Segment Start: Records supplied

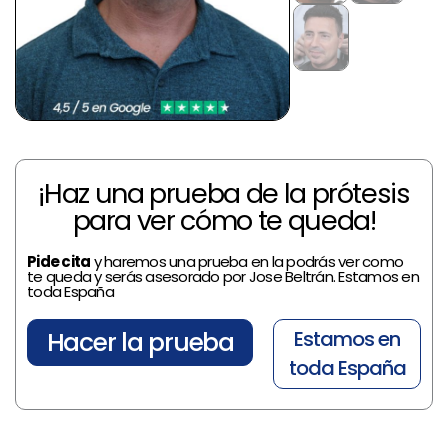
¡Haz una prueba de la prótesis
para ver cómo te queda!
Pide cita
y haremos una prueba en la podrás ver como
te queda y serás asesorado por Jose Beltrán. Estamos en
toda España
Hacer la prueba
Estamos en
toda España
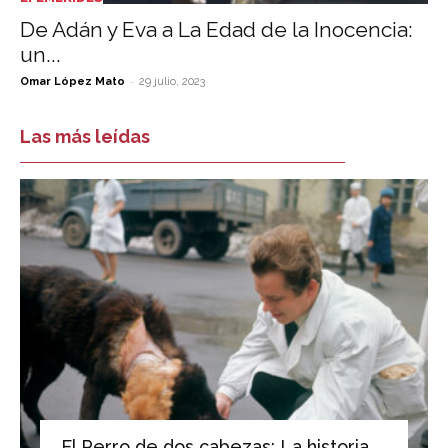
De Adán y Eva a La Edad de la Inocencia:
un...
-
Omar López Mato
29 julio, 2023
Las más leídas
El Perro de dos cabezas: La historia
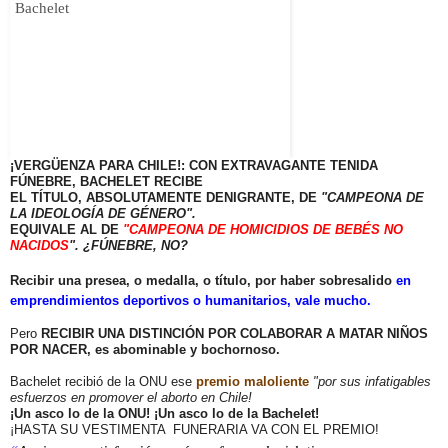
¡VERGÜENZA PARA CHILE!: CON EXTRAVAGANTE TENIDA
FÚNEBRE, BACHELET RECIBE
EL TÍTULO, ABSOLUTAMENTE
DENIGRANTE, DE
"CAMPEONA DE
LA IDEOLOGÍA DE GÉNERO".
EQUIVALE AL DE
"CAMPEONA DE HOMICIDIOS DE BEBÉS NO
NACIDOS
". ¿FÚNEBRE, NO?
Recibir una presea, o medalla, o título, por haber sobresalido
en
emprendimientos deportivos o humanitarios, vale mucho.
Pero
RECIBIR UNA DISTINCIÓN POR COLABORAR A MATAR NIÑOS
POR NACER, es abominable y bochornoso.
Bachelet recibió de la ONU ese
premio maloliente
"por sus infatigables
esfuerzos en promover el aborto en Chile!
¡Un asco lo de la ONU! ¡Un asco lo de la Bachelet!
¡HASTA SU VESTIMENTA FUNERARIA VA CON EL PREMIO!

Segment End: Records supplied
Segment Start: Records supplied

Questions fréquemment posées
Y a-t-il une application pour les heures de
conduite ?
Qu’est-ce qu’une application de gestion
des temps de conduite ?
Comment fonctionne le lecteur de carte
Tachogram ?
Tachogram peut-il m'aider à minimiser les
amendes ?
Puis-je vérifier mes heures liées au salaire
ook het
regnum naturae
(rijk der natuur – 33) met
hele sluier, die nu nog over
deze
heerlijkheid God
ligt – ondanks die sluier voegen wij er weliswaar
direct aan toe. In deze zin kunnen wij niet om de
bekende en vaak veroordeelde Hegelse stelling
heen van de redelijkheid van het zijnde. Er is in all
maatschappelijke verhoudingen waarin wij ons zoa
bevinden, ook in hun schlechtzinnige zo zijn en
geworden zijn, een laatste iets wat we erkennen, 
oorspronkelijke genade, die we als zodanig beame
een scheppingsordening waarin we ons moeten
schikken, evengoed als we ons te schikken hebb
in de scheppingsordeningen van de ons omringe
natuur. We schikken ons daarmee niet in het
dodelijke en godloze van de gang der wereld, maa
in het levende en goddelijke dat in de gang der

Segment End: Records supplied

Exercise details
There is a line with "oorspronkelijke genade, die" and a line with "in het levende" above. Copy exactly those two lines and all lines between them, with nothing else.

Solution to this problem
oorspronkelijke genade, die we als zodanig beame
een scheppingsordening waarin we ons moeten
schikken, evengoed als we ons te schikken hebb
in de scheppingsordeningen van de ons omringe
natuur. We schikken ons daarmee niet in het
dodelijke en godloze van de gang der wereld, maa
in het levende en goddelijke dat in de gang der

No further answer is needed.